## Exercise
Use the entries below and reproduce exactly the lines from the one containing "чаще всего. Если кратко, лидирует техника." down to the one containing "Agencia de Información", both of them included.

## Given information
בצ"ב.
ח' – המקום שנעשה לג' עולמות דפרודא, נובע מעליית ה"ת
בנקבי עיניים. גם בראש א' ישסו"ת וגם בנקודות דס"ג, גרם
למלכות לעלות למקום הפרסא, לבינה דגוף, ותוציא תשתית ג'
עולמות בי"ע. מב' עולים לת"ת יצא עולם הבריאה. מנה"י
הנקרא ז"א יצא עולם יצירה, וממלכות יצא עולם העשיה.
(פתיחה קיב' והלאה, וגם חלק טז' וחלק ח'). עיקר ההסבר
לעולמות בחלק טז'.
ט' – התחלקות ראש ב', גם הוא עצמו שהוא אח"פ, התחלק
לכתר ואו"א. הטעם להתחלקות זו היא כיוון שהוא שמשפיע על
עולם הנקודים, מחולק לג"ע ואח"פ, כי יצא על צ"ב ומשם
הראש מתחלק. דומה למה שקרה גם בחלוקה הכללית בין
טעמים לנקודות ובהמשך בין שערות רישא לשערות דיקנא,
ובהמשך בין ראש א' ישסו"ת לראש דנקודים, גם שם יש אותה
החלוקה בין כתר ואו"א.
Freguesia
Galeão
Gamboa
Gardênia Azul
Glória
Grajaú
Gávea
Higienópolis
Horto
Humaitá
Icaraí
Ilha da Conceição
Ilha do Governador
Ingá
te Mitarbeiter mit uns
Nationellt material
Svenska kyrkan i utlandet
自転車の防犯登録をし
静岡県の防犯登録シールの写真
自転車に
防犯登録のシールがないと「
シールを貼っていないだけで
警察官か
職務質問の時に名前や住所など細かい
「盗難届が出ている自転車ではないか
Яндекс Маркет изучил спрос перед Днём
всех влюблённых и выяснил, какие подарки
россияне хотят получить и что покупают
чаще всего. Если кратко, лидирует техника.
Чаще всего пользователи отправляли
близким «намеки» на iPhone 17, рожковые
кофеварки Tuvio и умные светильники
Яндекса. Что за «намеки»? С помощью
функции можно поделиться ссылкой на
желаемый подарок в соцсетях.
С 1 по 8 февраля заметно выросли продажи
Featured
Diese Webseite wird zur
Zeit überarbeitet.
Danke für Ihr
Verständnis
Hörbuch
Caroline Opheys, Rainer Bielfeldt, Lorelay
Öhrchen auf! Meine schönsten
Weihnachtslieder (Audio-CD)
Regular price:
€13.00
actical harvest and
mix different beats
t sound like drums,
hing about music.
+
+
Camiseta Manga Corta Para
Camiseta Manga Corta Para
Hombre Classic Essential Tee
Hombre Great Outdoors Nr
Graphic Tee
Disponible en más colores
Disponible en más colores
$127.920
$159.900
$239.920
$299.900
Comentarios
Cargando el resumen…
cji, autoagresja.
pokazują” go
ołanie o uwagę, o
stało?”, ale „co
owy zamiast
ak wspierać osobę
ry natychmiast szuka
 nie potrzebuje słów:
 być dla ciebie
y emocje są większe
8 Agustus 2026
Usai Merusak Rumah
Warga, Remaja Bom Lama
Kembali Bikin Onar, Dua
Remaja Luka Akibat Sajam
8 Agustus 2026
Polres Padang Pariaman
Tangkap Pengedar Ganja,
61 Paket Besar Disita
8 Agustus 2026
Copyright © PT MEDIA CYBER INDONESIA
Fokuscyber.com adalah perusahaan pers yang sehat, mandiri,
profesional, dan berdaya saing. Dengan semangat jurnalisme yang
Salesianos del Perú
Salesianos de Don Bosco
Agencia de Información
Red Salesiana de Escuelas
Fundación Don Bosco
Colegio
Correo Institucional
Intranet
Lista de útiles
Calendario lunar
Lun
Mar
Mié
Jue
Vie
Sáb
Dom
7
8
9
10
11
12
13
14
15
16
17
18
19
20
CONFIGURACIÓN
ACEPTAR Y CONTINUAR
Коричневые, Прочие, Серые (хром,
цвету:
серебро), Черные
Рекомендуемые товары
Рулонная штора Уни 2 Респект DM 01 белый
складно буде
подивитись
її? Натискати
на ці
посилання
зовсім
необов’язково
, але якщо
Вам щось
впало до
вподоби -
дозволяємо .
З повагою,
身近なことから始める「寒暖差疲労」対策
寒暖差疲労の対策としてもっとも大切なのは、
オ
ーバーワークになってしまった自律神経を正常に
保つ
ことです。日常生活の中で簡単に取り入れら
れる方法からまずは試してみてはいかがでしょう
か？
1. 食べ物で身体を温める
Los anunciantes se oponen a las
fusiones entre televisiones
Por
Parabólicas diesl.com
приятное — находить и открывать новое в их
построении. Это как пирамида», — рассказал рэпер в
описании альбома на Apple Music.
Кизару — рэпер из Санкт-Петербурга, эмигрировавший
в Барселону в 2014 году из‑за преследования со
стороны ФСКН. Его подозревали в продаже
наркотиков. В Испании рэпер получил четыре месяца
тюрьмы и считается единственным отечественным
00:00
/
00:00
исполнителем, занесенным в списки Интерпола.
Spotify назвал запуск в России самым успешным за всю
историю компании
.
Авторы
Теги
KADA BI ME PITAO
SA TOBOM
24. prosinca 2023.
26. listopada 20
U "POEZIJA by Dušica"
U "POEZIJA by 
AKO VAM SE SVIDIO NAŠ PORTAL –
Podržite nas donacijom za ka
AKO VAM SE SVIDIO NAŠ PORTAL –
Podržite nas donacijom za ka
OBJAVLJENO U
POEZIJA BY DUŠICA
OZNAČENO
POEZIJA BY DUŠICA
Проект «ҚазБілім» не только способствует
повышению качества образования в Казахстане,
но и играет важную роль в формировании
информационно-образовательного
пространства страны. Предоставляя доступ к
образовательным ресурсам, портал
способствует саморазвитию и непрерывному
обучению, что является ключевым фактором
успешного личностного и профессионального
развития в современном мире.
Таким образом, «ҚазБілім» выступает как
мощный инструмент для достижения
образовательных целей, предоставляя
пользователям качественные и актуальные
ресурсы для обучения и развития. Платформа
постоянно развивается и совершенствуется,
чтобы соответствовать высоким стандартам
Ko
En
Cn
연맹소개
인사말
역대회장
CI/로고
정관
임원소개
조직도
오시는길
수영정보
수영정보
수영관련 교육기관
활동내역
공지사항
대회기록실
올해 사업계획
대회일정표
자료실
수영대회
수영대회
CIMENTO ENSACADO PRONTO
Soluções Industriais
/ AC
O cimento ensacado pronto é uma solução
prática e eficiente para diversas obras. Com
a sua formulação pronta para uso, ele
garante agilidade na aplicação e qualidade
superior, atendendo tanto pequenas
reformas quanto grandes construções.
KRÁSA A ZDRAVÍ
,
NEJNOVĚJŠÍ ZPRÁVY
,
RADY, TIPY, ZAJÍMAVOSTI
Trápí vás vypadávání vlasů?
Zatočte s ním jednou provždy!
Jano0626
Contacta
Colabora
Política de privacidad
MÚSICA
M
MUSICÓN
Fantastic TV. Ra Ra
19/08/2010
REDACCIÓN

## Response box
чаще всего. Если кратко, лидирует техника.
Чаще всего пользователи отправляли
близким «намеки» на iPhone 17, рожковые
кофеварки Tuvio и умные светильники
Яндекса. Что за «намеки»? С помощью
функции можно поделиться ссылкой на
желаемый подарок в соцсетях.
С 1 по 8 февраля заметно выросли продажи
Featured
Diese Webseite wird zur
Zeit überarbeitet.
Danke für Ihr
Verständnis
Hörbuch
Caroline Opheys, Rainer Bielfeldt, Lorelay
Öhrchen auf! Meine schönsten
Weihnachtslieder (Audio-CD)
Regular price:
€13.00
actical harvest and
mix different beats
t sound like drums,
hing about music.
+
+
Camiseta Manga Corta Para
Camiseta Manga Corta Para
Hombre Classic Essential Tee
Hombre Great Outdoors Nr
Graphic Tee
Disponible en más colores
Disponible en más colores
$127.920
$159.900
$239.920
$299.900
Comentarios
Cargando el resumen…
cji, autoagresja.
pokazują” go
ołanie o uwagę, o
stało?”, ale „co
owy zamiast
ak wspierać osobę
ry natychmiast szuka
 nie potrzebuje słów:
 być dla ciebie
y emocje są większe
8 Agustus 2026
Usai Merusak Rumah
Warga, Remaja Bom Lama
Kembali Bikin Onar, Dua
Remaja Luka Akibat Sajam
8 Agustus 2026
Polres Padang Pariaman
Tangkap Pengedar Ganja,
61 Paket Besar Disita
8 Agustus 2026
Copyright © PT MEDIA CYBER INDONESIA
Fokuscyber.com adalah perusahaan pers yang sehat, mandiri,
profesional, dan berdaya saing. Dengan semangat jurnalisme yang
Salesianos del Perú
Salesianos de Don Bosco
Agencia de Información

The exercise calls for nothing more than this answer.